8. a kind of vane pump that is arranged on the interior driving electromagnetic coupling in impeller that has according to claim 1, is characterized in that, protective sleeve is arranged between described outer magnet and described cylindrical shell.

9. a kind of vane pump that is arranged on the interior driving electromagnetic coupling in impeller that has according to claim 8, is characterized in that, described protective sleeve is protected for described outer magnet provides axially and radially.

10. a kind of vane pump that is arranged on the interior driving electromagnetic coupling in impeller that has according to claim 1, is characterized in that, described cylindrical shell comprises peripheral outer lips.
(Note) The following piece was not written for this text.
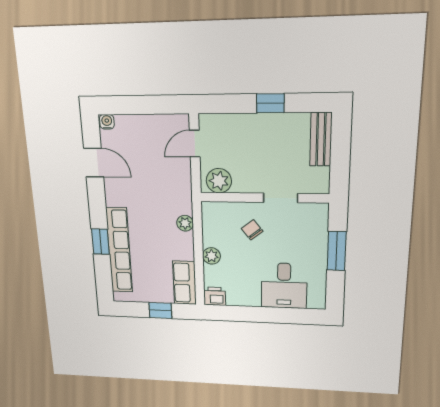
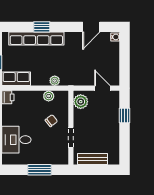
window: (270, 103) -> (124, 115), moved
bench: (321, 139) -> (92, 159), moved
plant: (211, 256) -> (49, 96), moved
11. a kind of vane pumps that are arranged on the interior driving electromagnetic coupling in impeller that have according to claim 10, is characterized in that, the described peripheral outer lips of described cylindrical shell is sealed in described pump case by static seal.

12. a kind of vane pumps that are arranged on the interior driving electromagnetic coupling in impeller that have according to claim 1, is characterized in that, described cylindrical shell comprises a cylindrical part.
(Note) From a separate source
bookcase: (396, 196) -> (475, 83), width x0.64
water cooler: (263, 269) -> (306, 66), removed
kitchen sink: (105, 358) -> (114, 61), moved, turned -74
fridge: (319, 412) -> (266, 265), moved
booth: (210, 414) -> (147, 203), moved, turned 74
13. a kind of vane pumps that are arranged on the interior driving electromagnetic coupling in impeller that have according to claim 1, is characterized in that, described cylindrical shell comprises the cup-shaped portion of falling being connected on cylindrical part.
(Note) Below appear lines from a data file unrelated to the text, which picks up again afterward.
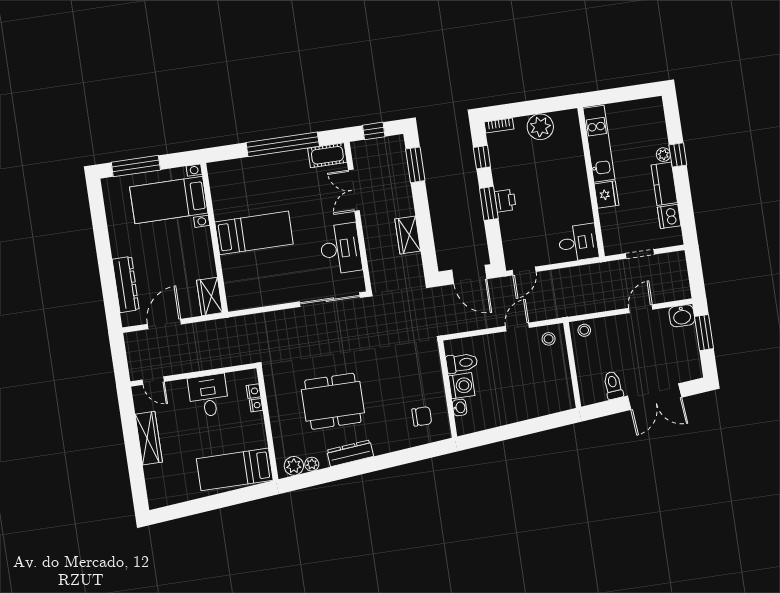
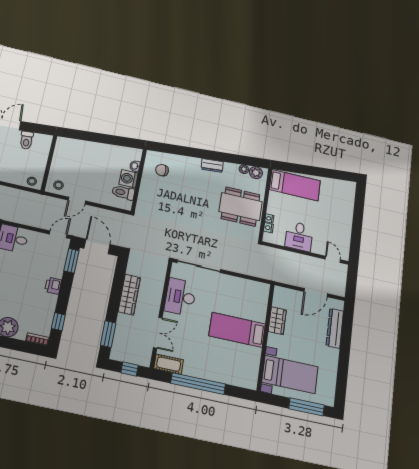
window: (489, 203) -> (71, 261), moved
wardrobe: (408, 235) -> (129, 295), width x1.50
wardrobe: (210, 296) -> (277, 321), moved
dining table: (333, 401) -> (241, 207), moved
wardrobe: (149, 438) -> (345, 225), removed
dresser: (350, 453) -> (212, 165), width x0.70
14. a kind of vane pumps that are arranged on the interior driving electromagnetic coupling in impeller that have according to claim 1, is characterized in that, described cylindrical shell comprises front end.

15. a kind of vane pumps that are arranged on the interior driving electromagnetic coupling in impeller that have according to claim 1, is characterized in that, also comprise the nose cone portion on the front end that is connected to described cylindrical shell.

16. a kind of vane pumps that are arranged on the interior driving electromagnetic coupling in impeller that have according to claim 1, is characterized in that, described nose cone portion is sealed on the described front end of described cylindrical shell by static seal.

17. a kind of vane pumps that are arranged on the interior driving electromagnetic coupling in impeller that have according to claim 1, it is characterized in that, also comprise the end of cylindrical shell or be connected to the nose cone portion on the end of cylindrical shell, described nose cone portion or end are arranged on the described import flowing in the stream of fluid of described booster cavity of flowing through.

18. a kind of vane pumps that are arranged on the interior driving electromagnetic coupling in impeller that have according to claim 1, is characterized in that, described cylindrical shell has multi-part type or single structure.

19. a kind of vane pumps that are arranged on the interior driving electromagnetic coupling in impeller that have according to claim 1, is characterized in that, the thrust load forward and backward on described impeller is balanced to previously selected degree.

20. a kind of vane pumps that are arranged on the interior driving electromagnetic coupling in impeller that have according to claim 1, it is characterized in that, described import arranges vertically, and described outlet are disposed radially with respect to described impeller.

21. a kind of vane pumps that are arranged on the interior driving electromagnetic coupling in impeller that have according to claim 1, it is characterized in that, described pump comprises peripheral passage, and the exhaust fluid that described peripheral passage allows pressurization is towards flow through described cylindrical shell enter described booster cavity of described import.

22. a kind of vane pumps that are arranged on the interior driving electromagnetic coupling in impeller that have according to claim 21, is characterized in that, described pump comprises at least one thrust lining, and described thrust lining has the flow through configuration of described thrust bearing of the fluid of permission.

23. a kind of vane pumps that are arranged on the interior driving electromagnetic coupling in impeller that have according to claim 22, is characterized in that, described at least one thrust lining comprises and allows the flow through groove of described thrust bearing of fluid.